Sunday in San Isidro
I know you want to spend these breezy fall Sunday afternoons at a café in Palermo sipping a Cortado and nursing your Saturday night hangover, but why not try something new? Like the suburbs. Yes, that’s right the Buenos Aires suburbs.
The northern suburb San Isidro is one part Beverly Hills and one part shady Cabana. Most people visiting Buenos Aires find it hard to leave the center because there are so many things to see and do, but a visit to Buenos Aires without visiting San Isidro would be a shame. Set aside a Sunday when all the artisan markets are open, go early to get the most from your day and avoid the crowded trains. Or if you just want to ride a bike along the river and don’t care much for markets go on a weekday when you can truly feel like a local.
Getting There: You have 3 options when getting to San Isidro, you can:
A. Take the scenic route by taking the TBA Mitre train at Retiro to the Bartolmé Mitre station where you can transfer to the Tren de la Costa. This train is a bit pricier than the regular TBA Tigre train ($15.00 pesos as of April, 2011) however it will save you some walking time and offer you a riverside ride. This way will take about 50 minutes including transfer time, get off at the Barrancas train stop.

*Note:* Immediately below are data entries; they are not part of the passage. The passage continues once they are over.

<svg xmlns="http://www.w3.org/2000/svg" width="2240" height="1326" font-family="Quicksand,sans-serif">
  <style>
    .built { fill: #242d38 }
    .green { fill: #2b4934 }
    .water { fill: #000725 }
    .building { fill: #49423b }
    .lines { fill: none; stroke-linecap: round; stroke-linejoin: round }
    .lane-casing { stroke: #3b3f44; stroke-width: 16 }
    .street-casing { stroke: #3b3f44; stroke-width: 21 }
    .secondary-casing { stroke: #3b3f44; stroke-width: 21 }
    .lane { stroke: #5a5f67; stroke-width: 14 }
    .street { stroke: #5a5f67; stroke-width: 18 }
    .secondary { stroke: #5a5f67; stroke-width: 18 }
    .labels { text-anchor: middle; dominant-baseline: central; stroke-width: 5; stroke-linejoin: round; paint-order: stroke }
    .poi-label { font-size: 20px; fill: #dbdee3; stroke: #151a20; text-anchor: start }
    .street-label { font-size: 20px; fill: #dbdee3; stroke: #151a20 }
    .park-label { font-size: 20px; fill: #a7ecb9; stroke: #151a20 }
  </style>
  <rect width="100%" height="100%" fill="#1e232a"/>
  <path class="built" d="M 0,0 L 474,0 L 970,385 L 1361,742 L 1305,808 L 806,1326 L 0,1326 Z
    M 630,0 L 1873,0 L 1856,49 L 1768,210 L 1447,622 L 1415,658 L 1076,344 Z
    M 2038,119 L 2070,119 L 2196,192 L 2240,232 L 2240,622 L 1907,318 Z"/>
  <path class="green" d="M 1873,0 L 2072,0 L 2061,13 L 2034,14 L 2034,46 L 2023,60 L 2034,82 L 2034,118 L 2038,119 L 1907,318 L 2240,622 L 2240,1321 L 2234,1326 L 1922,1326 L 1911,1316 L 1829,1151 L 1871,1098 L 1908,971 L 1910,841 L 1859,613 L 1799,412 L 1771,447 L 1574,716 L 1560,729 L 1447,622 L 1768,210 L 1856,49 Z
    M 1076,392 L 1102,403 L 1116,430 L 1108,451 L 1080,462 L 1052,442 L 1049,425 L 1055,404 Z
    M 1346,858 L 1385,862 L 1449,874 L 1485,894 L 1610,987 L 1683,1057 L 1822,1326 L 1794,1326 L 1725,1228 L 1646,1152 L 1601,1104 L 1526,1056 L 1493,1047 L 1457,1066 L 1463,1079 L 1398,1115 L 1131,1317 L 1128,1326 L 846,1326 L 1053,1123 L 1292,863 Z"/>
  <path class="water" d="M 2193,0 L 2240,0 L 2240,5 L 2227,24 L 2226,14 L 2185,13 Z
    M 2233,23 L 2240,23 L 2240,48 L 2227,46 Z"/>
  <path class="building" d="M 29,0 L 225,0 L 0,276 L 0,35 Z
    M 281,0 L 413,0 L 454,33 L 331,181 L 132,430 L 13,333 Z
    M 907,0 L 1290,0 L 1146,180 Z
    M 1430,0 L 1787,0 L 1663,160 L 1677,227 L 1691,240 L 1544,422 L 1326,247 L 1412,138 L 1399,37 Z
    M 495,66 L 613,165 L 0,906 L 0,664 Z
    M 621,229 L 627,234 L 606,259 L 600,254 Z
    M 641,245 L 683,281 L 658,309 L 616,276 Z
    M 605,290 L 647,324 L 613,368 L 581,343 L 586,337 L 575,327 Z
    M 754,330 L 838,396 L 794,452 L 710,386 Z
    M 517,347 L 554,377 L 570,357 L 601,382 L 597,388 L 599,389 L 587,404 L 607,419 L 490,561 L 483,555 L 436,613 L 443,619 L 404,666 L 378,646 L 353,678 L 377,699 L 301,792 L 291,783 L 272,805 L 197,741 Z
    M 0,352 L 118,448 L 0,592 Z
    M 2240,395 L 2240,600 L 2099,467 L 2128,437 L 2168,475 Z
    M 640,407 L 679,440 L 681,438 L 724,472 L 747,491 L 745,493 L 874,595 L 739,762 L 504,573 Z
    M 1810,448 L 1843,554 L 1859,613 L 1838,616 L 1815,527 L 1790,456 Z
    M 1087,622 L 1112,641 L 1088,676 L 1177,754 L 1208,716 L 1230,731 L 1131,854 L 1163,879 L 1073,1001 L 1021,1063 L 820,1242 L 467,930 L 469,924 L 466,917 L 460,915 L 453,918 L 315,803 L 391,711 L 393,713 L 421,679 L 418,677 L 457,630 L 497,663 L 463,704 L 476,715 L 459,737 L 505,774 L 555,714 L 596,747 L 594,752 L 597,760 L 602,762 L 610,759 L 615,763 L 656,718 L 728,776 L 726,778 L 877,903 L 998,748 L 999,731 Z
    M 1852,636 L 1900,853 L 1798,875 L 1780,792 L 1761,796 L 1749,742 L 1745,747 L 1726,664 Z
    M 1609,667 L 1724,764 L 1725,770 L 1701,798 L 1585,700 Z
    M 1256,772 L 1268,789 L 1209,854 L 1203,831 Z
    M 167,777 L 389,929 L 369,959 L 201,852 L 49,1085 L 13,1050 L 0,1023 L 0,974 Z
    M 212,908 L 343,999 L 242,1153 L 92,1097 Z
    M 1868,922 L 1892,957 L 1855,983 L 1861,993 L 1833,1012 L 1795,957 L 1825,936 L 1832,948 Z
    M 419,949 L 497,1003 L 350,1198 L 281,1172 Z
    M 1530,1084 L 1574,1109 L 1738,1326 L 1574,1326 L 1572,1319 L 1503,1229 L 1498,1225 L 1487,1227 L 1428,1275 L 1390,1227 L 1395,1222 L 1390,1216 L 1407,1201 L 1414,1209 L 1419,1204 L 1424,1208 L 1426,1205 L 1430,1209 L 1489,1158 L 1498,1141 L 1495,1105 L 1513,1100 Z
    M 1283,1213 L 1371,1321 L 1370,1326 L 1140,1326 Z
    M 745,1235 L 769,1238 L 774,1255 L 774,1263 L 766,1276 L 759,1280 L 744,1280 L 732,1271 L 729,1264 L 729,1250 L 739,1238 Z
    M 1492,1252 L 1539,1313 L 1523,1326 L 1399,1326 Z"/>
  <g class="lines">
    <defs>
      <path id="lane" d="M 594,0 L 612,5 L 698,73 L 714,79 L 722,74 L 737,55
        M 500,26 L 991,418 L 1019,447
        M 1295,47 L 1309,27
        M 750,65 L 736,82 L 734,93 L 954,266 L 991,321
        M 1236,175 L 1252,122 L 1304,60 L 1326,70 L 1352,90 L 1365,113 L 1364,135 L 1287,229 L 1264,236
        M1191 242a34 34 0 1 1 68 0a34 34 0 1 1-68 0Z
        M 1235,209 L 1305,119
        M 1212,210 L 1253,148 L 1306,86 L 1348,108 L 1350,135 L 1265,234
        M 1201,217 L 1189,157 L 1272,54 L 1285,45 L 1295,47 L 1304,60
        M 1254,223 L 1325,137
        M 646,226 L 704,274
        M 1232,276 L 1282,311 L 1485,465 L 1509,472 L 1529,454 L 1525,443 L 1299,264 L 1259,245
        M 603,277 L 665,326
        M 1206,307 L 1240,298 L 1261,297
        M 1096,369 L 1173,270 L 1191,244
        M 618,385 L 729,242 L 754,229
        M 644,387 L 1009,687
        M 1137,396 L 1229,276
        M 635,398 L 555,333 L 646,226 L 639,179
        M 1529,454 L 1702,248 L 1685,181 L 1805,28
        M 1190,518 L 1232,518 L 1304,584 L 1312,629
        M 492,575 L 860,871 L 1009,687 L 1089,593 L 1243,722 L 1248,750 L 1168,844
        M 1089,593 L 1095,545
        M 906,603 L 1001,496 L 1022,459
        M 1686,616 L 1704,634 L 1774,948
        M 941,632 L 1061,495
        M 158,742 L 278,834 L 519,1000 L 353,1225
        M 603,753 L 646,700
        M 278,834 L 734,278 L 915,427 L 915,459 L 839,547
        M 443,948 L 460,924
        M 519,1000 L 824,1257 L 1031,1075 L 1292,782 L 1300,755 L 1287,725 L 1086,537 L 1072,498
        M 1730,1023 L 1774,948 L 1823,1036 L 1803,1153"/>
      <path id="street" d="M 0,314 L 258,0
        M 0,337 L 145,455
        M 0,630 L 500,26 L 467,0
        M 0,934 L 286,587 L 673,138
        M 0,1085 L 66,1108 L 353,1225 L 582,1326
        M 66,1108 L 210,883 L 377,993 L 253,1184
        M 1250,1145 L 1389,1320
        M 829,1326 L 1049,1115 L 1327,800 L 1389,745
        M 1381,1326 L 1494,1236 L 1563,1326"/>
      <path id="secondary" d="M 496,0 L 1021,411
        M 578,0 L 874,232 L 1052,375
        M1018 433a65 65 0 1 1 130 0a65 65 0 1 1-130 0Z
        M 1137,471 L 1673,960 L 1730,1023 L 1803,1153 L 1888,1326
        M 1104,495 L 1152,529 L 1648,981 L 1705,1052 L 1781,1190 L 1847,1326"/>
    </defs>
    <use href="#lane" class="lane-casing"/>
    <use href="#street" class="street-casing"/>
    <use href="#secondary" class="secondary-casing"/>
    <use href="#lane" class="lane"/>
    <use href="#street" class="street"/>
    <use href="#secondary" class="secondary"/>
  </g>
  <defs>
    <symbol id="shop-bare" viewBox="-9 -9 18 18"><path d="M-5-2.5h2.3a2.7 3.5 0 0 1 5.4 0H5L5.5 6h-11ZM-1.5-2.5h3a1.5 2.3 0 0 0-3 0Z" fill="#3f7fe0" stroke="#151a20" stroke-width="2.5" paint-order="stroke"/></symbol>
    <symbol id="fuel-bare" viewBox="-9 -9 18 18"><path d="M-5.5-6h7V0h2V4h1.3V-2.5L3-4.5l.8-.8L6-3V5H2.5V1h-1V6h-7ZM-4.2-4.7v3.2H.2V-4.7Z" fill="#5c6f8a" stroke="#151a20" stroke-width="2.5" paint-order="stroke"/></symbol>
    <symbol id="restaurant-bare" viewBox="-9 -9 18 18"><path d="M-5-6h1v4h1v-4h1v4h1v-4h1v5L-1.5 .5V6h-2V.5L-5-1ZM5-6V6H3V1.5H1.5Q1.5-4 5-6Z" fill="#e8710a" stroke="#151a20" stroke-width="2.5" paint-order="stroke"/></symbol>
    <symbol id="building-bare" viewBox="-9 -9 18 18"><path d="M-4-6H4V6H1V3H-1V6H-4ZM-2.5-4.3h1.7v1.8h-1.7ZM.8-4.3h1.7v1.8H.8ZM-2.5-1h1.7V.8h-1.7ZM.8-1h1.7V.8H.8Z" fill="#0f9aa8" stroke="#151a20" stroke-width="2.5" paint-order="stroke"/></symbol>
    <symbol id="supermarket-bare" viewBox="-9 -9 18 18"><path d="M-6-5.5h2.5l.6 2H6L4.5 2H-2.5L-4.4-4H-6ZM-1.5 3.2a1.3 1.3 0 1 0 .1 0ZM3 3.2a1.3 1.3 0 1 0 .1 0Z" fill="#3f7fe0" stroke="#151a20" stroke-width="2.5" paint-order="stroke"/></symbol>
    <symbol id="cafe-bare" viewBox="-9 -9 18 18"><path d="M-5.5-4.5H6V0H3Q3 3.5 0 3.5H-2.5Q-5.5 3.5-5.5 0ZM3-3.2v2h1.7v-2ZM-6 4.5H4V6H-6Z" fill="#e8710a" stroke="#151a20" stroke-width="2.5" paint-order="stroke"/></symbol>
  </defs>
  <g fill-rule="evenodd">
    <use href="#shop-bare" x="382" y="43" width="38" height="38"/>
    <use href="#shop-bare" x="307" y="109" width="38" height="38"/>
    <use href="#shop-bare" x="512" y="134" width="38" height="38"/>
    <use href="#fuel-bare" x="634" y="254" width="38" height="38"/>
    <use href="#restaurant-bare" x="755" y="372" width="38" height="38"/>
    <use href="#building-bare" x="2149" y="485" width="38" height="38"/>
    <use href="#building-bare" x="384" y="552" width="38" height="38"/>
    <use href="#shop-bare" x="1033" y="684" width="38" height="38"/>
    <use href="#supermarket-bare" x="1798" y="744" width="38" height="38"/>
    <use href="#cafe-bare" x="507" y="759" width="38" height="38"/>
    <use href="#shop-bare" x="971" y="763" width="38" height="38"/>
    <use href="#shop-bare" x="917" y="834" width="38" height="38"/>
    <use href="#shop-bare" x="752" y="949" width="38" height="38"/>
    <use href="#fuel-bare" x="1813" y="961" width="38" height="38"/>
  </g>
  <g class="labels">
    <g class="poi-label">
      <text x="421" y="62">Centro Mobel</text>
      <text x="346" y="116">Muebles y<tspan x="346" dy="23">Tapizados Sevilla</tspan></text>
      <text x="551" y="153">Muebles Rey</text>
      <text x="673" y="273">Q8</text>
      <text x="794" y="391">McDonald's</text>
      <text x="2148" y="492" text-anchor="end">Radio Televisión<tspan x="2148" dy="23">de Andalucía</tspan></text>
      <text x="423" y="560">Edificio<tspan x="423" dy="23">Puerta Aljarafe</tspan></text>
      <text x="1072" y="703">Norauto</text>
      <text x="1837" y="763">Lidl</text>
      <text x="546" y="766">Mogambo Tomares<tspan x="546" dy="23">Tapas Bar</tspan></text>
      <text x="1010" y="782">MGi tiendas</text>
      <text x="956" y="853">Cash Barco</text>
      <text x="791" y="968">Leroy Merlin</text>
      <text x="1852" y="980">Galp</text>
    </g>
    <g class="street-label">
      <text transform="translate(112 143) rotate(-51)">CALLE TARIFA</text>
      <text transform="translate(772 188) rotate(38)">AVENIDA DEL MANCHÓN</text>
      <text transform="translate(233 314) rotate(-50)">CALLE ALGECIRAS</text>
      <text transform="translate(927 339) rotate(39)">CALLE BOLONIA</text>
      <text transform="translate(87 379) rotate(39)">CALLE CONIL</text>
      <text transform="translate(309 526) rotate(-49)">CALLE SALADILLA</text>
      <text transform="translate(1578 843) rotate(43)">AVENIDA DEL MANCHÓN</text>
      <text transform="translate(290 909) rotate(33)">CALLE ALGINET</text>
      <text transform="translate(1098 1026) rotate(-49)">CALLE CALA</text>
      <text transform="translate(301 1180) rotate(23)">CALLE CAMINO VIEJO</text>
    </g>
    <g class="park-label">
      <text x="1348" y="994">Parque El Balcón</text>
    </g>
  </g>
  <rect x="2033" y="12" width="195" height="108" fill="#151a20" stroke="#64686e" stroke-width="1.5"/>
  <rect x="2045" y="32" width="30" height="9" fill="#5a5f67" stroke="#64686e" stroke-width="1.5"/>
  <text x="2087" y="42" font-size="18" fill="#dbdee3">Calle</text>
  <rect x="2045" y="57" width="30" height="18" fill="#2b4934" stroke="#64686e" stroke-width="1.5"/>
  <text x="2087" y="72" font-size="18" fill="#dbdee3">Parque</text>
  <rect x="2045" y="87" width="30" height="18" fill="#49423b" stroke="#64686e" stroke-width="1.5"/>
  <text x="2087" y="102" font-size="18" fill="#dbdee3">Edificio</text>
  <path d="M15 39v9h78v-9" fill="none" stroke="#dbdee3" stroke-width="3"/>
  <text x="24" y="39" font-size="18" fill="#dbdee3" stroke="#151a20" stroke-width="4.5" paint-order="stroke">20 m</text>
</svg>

B. The second option is to take the cheaper TBA Tigre train line ($2.10 peso round trip, as of April, 2011). Get off at the San Isidro stop where you’ll be near the main shopping street of Belgrano. From there you can explore, but beware that the streets are windy and it may be easy to lose your bearings.
C. There is also the good old Colectivo but I don’t suggest you do this unless you have plenty of free time and patience this way can take up to 2 hours. 168 line is your best bet running at an economic $1.70 pesos as of April, 2011.
What to See: Peru Beach, San Isidro Cathedral, Plaza Mitre, Baranccas antique market, crafts market
What to do: Start the day by stopping at the Barrancas Station off the Tren de la Costa line. Once getting off the train you will see a small antique market selling a mixture of Argentine Seltzer bottles, fileteria signs, brass fixtures, crystal ash trays and vintage clothing. Prices here are a lot better than the San Telmo market and the ambiance is less touristy. Plus you can see where the hispters of Palermo buy their vintage garb.
Riverside Bike Ride: On the opposite side of the market there is a little café called “Bikes and Coffee” here like the name suggests you can drink coffee and rent bikes. The food is good (waffles!) and the inked up waiters are helpful. You can rent a bike for a few hours and ride along the river on the bike path (bring your ID). Word is that if you order breakfast you can get a bike “grattis”, let us know!
Beaches and Outdoor Sports: From here you can take a walk/ride along the river to Peru Beach. Along Peru Beach if you turn left from the tren de la costa station Barrancas, you can find 2 sports centers that offer windsurfing, kayaking, rock climbing, swimming, etc. The first is Puerto Tablas and the other Mogino. If you don’t want to get your sport on keep walking towards San Isidro, catch a glimpse of the beautiful, expansive river or better yet find a place to sit for a few hours (there’s a few public beaches) and relax with a book.
Artisan Market: If you keep walking for 15 to 20 minutes riverside you should run into the Tren de la Costa San Isidro train station. Here you want to walk away from the river and through the little shopping mall and up the steps. On a Sunday or on a holiday you will find a “feria” here, with artists selling goods like jewelry, leather, mates and more. This is my personal favorite market of Buenos Aires because prices are much more affordable and there are many more locals shopping here than other markets in the city.
Towards dusk the plaza where the feria is held begins to fill up with lots of locals sipping mate and entertainers. My personal favorite is a clown/mime that does a little show for propinas. If you don’t fancy quirky mime shows and want to head home be sure to stop by the Cathedral to your left before leaving. If you want to take the cheaper train back to Retiro you can walk up Libertador and make a right at Belgrano and in 10 blocks or so you should see the station. Also if you walk this way you can take a peek at some of the famous fancy San Isidro houses.
What to Eat: There are two popular parrillas that are frequented by the locals of San Isidro and double as pleasant scenic experiences.
The first is a Parrilla on the river right across the road from the Antique Market named Ñandu (Sebastian Elcano 648).
The other is close to the San Isidro stop on the Tren de la Costa and my personal favorite Parrilla called La Leonilda (Av. Tiscornia 802 esq. Pedro de Mendoza), super popular with the local elite. Both have cheap prices and good vibes. On the same road as La Leonilda is a hip little American style bakery called Alegre (656 Pedro de Mendoza) believe me, try one of the cakes.
So there you have it, a beautiful day spent in the burbs’. I hope you enjoy your day trip and let us know if you discover anything else in San Isidro!